Lebensmittel-Unverträglichkeit: Bluttest identifiziert reaktive Nahrungsmittel

Alcat Test – Studie Yale University: Wirkmechanismen einer Nahrungsmittel-Unverträglichkeit

Erstmals konnten Forscher der Yale University die Wirkmechanismen einer Nahrungsmittel-Unverträglichkeit aufdecken. Die neuen Studienerkenntnisse zum Alcat Test zeigen, dass Lebensmittel entzündliche Zellabwehrprozesse auslösen, die mit chronischen Erkrankungen und Autoimmunität in Zusammenhang stehen können.

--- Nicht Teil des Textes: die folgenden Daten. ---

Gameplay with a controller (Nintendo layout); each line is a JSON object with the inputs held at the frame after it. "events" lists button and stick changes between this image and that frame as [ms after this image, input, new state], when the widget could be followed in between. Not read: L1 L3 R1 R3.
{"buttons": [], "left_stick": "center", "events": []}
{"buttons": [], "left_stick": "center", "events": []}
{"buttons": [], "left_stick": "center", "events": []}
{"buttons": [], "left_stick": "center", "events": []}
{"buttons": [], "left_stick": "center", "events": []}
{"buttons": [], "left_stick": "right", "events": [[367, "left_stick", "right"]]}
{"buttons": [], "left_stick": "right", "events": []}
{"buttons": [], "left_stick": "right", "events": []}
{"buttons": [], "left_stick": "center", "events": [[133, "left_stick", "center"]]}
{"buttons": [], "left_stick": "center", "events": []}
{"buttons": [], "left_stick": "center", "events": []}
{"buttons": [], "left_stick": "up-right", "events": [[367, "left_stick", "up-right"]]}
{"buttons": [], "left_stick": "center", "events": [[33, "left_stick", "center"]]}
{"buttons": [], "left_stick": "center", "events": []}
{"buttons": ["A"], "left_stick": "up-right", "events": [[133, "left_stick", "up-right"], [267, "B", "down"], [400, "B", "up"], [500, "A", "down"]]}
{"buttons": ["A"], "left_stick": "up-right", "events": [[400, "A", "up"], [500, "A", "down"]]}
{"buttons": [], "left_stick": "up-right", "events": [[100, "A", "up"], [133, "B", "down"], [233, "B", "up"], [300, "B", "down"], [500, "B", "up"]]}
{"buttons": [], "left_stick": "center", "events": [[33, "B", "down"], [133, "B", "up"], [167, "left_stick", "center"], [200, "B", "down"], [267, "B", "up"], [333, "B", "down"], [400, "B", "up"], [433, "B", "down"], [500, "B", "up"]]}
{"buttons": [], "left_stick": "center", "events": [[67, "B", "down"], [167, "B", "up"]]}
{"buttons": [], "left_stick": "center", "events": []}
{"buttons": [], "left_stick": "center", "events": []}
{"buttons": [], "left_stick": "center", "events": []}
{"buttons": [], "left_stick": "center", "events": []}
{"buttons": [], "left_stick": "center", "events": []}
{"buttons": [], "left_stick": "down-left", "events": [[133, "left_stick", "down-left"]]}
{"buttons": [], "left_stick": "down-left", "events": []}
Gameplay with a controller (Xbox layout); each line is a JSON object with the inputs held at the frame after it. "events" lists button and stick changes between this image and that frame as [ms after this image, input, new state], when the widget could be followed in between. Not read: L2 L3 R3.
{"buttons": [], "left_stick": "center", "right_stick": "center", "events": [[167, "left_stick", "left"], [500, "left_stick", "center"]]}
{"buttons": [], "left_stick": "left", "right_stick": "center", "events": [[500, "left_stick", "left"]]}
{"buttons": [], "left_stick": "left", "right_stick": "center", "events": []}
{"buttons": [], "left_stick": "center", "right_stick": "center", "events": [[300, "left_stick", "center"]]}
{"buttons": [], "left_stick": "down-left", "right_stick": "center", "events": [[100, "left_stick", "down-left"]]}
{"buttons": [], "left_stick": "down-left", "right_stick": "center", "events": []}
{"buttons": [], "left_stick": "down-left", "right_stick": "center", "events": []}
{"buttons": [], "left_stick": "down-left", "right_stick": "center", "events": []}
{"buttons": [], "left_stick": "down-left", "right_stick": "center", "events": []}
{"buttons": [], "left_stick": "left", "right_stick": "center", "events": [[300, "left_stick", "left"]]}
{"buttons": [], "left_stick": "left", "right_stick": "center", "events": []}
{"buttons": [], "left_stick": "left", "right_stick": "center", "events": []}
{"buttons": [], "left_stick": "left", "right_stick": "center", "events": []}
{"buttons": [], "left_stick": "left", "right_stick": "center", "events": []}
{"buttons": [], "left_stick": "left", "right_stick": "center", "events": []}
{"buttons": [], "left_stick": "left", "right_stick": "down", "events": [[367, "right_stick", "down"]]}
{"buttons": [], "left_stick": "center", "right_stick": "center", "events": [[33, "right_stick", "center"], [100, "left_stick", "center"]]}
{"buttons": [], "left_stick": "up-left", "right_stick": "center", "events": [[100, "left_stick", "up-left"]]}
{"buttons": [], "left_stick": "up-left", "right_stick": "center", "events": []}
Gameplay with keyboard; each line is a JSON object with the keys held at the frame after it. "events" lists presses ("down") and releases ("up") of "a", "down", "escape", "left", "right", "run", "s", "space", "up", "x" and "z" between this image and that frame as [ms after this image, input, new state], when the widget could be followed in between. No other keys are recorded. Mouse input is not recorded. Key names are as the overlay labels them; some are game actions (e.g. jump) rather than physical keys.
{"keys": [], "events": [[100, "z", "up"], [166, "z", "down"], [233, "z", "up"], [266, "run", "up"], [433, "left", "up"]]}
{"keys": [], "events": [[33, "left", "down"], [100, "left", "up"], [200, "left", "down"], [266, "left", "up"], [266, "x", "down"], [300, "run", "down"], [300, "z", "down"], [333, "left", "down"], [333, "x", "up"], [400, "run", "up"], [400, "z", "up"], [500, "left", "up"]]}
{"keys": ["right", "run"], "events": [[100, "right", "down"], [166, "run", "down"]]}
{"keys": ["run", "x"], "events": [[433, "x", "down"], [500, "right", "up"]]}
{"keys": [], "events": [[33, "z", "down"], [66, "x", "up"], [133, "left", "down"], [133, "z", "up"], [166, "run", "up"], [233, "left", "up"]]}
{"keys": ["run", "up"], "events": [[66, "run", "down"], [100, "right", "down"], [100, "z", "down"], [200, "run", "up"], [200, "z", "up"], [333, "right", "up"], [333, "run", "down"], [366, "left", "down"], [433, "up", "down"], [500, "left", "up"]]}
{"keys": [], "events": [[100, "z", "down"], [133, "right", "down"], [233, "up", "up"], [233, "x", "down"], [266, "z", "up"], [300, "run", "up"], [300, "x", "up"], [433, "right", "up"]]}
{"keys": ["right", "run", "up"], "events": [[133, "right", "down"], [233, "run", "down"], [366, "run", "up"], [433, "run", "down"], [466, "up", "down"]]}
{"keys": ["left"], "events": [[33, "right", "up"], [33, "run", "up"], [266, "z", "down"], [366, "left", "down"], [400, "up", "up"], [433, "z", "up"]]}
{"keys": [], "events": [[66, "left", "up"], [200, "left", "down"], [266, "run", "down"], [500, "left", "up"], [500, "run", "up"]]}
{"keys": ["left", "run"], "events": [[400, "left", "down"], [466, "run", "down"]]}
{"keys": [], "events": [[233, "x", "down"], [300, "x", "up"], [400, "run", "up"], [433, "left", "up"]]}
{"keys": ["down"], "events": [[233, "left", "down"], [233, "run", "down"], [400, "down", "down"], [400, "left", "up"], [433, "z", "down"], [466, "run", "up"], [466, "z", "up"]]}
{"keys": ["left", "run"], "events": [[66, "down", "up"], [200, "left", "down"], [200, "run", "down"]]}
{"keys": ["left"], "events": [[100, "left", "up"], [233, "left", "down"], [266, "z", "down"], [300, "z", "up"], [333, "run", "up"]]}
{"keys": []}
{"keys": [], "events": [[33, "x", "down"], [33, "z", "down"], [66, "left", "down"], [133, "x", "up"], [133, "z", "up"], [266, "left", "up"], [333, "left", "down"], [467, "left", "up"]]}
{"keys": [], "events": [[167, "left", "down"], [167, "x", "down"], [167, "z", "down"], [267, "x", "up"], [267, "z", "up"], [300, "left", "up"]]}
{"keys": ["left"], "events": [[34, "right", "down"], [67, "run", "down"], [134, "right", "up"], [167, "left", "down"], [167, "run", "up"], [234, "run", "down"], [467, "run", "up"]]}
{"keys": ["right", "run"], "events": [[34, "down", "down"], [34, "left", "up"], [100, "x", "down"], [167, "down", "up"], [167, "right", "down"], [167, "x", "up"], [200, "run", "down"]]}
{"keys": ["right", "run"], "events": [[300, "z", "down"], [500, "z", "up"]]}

Die von Yale-Wissenschaftlern im Fachjournal „BIOMEDCENTRAL Nutrition & Metabolism“ veröffentlichte Studie [1] stützt sich auf einen Bluttest, den Alcat Test, bei dem Abwehrreaktionen der Blutimmunzellen durch Nahrungsmittel und -zusätze patientenspezifisch identifiziert werden. Ärzte können Patienten mit diesem dabei helfen, ernährungsbedingte Ursachen von Autoimmunerkrankungen und anderen entzündungsbedingten Erkrankungen aufzudecken.

Schon die Ergebnisse einer klinischen Studie in 2017 zeigt, dass eine auf Alcat Laborergebnissen ausgerichtete Diät die Symptomatiken signifikant verringern kann. „Diese […] Studie zeigt klar, dass die Entfernung von via Alcat positiv getesteten Lebensmitteln zu einer signifikanten Verbesserung beim Reizdarmsyndrom führt“, so Prof. Wajahat Mehal von der Yale University [2, 3].

Die Yale-Forscher untersuchten für ihre Studie verschiedene immunologische Phänomene, die mit Abwehrreaktionen durch Immunzellen verknüpft sind. „Der einbezogene Alcat Test ist ein zellbasierter Test. […] Er misst eine Kombination von Veränderungen in Immunzellen, die mit der Größe, Anzahl und der Leitfähigkeit zusammenhängen – also mit der Immunzellaktivierung“, so Prof. Mehal [3]. Durch das Platzen von reagierenden Immunzellen wird u.a. deren DNA freigesetzt, die als ein körpereigenes Gefahrenmolekül Entzündungsreaktionen auslösen kann. In der Yale Studie sollte geklärt werden, ob die Verbesserung der Reizdarmsymptomatik mit der Freisetzung von DNA aus aktivierten weißen Blutzellen zusammenhängt.

Das Yale-Team konnte diese Hypothese nun mit dem Alcat Test bestätigen: Lebensmittel, bei denen Zellabwehrreaktionen gemessen wurden, setzen signifikant stärker DNA frei als dies bei nicht-reaktiven Lebensmitteln der Fall ist.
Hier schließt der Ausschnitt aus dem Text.